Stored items
=======
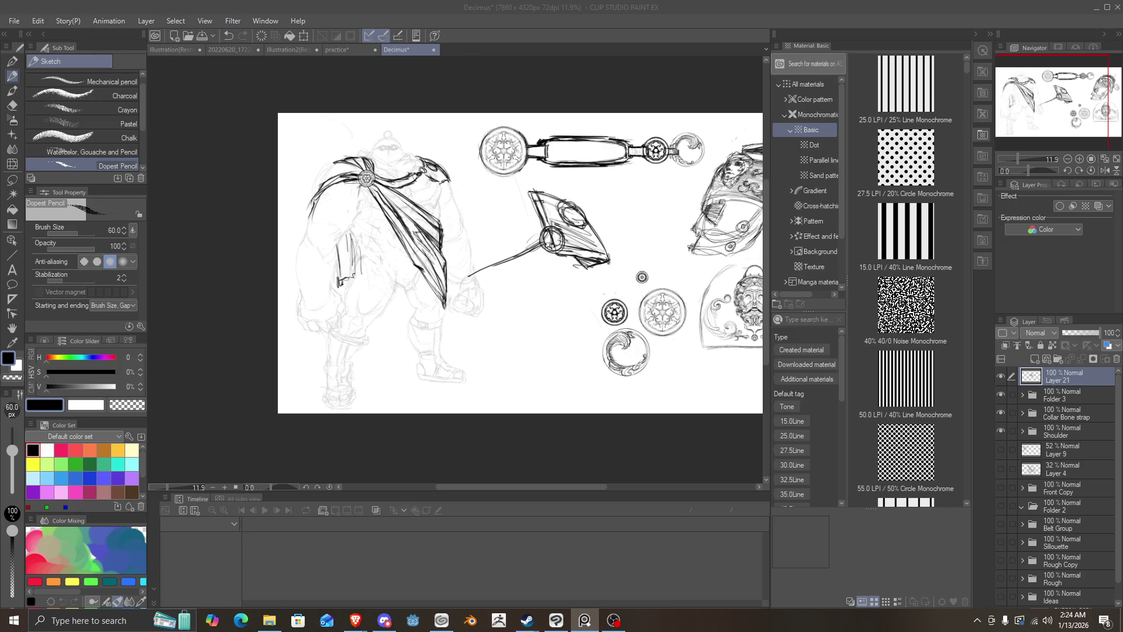
Step: Confirm Folder 3, the Collar Bone strap, Layer 21 and the Shoulder folder are all visible
left_click(999, 394)
left_click(999, 395)
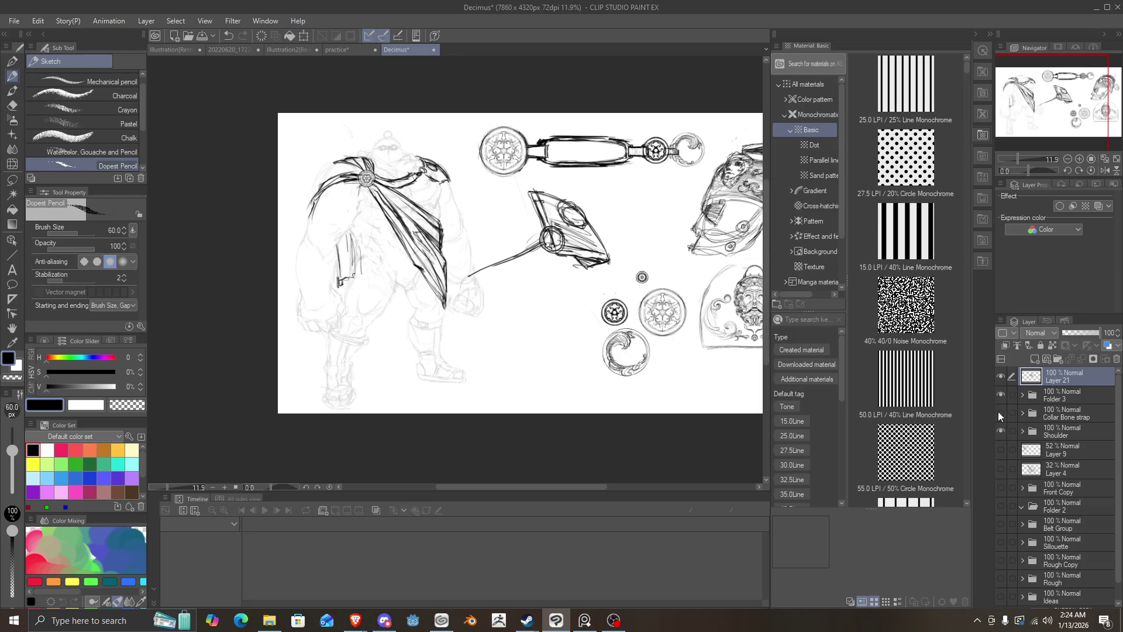
left_click(1000, 413)
left_click(1001, 395)
left_click(1000, 395)
left_click(1000, 376)
left_click(1000, 376)
left_click(1001, 431)
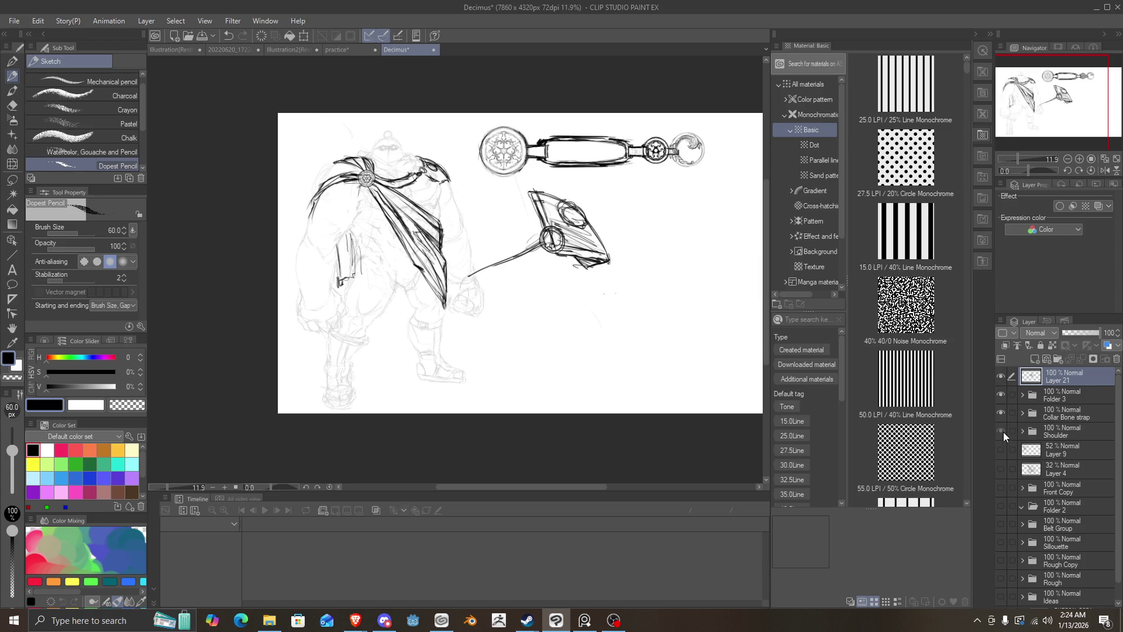
left_click(1000, 431)
Step: Save the Decimus character sheet with Ctrl+S
scroll(754, 381, "down", 2)
scroll(755, 380, "up", 1)
scroll(660, 309, "down", 1)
=======
Could you return the lines in the entries above that contain "scroll"?

scroll(754, 381, "down", 2)
scroll(755, 380, "up", 1)
scroll(660, 309, "down", 1)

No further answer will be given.